Por otra parte, consideró la autoridad judicial acusada que los “recibos” aportados por el actor, “ como prueba de haber cancelado matrículas, pensiones, gastos de uniformes, etc, correspondientes a los años 2007 a 2011”, en un monto superior al “valor fijado en la sentencia que presta mérito ejecutivo”, no demostraron el pago que se excepcionó, en tanto que “no se acreditó convenio entre las partes, ni autorización expresa del acreedor para que reciba un tercero los pagos (…)”, y por lo tanto, correspondieron a una ayuda que en forma voluntaria y unilateral, otorgó el alimentante para ofrecer unas mejores condiciones de vida a su pequeña hija. 4.

En tal sentido, es evidente que la pretensión del tutelante se circunscribió, de modo exclusivo, a un subjetivo disenso frente a la interpretación del juzgador; lo cual, naturalmente, excede el ámbito del sentenciador de tutela, pues constitucional y legalmente el funcionario judicial tiene entera libertad para realizar una libre hermenéutica de las normas y de la valoración de las pruebas, sin llegar, por supuesto, al límite de la arbitrariedad o la ilegalidad, que en el presente caso no se vislumbran.

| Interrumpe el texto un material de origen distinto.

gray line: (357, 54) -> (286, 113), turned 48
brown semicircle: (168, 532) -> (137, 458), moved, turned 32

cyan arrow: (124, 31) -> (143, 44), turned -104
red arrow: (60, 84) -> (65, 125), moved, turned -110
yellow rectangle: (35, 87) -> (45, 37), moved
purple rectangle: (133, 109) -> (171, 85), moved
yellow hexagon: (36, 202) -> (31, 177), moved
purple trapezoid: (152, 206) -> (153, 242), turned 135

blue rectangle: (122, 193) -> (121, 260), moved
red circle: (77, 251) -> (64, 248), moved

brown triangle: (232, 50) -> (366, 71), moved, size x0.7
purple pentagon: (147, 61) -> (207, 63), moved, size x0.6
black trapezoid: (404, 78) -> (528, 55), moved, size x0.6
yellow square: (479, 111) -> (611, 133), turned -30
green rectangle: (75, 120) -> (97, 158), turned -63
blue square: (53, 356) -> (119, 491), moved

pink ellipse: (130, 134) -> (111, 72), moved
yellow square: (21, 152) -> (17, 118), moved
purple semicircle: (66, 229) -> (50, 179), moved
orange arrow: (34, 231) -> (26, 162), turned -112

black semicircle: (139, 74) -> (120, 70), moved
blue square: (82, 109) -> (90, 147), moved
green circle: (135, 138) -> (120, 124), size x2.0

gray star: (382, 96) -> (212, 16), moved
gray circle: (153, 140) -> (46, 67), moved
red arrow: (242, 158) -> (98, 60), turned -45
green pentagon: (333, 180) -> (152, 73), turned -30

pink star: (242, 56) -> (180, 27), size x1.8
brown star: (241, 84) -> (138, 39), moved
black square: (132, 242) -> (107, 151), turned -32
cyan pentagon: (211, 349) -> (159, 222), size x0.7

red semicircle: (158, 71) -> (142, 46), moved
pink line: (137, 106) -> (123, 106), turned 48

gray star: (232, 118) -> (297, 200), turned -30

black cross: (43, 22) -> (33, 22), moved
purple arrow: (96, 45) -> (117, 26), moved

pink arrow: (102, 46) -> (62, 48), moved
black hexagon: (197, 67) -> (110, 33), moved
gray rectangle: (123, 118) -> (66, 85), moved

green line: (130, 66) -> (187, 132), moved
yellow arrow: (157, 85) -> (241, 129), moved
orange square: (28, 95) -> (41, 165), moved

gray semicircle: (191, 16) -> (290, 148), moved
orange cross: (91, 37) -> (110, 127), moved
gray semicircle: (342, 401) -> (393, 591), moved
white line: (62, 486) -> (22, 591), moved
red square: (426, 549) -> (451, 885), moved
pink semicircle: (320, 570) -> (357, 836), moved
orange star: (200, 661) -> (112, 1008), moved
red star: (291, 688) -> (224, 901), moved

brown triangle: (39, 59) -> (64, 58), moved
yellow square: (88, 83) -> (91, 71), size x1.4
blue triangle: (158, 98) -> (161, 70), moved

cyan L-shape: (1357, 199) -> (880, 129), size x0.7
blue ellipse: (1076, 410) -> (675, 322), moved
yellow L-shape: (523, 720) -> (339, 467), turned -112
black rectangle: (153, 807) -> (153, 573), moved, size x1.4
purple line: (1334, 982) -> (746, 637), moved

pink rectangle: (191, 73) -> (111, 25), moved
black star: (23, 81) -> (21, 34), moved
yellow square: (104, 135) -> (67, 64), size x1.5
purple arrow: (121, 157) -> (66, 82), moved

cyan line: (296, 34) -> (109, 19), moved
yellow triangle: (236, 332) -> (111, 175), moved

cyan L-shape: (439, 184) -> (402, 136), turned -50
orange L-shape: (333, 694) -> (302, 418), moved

Por consiguiente, queda claro que lo pretendido por el actor, es anteponer su propia valoración a la del accionado, y atacar, por esta vía, las decisiones que considera desfavorables, finalidad ajena a la de la acción de tutela, mecanismo que dada su naturaleza excepcional no fue creada para erigirse como una instancia más dentro de los juicios. 5.

Por último, con respecto a la solicitud del actor para que se aclarara el fallo, porque en el mismo “NO SE TUVO en cuenta todas las consignaciones efectuadas directamente por el demandado en el Banco Agrario de Colombia”, y en consecuencia, se le devolvieran los dineros consignados en exceso, pedimento que se le negó, por el juez de conocimiento, con fundamento en que “no existe ningún concepto o frase que presente duda”, por cuanto en la sentencia el funcionario judicial determinó los títulos de depósito judicial que imputó al pago de la obligación, no se evidencia que esa decisión vulnere los derechos fundamentales del accionante.

No obstante, si existen otros dineros consignados a órdenes del despacho judicial, diferentes a los que fueron tenidos en cuenta en el fallo, compete a la autoridad acusada, ordenar su pago, a quien corresponda, previa solicitud por parte del interesado. 6. Lo anterior se estima suficiente para concluir que la reclamación está avocada al fracaso, por lo que se confirmará el fallo que por vía de impugnación se ha revisado.

III. DECISIÓN En mérito de lo expuesto, la Corte Suprema de Justicia, en Sala de Casación Civil, administrando justicia en nombre de la República y por autoridad de la ley, CONFIRMA la sentencia impugnada. Comuníquese telegráficamente lo aquí resuelto a las partes; y, en oportunidad, remítase el expediente a la Corte Constitucional, para su eventual revisión. MARGARITA CABELLO BLANCO RUTH MARINA DÍAZ RUEDA FERNANDO GIRALDO GUTIÉRREZ ARIEL SALAZAR RAMÍREZ ARTURO SOLARTE RODRÍGUEZ JESÚS VALL DE RUTÉN RUIZ PAGE 10 A.E.S.R. Exp.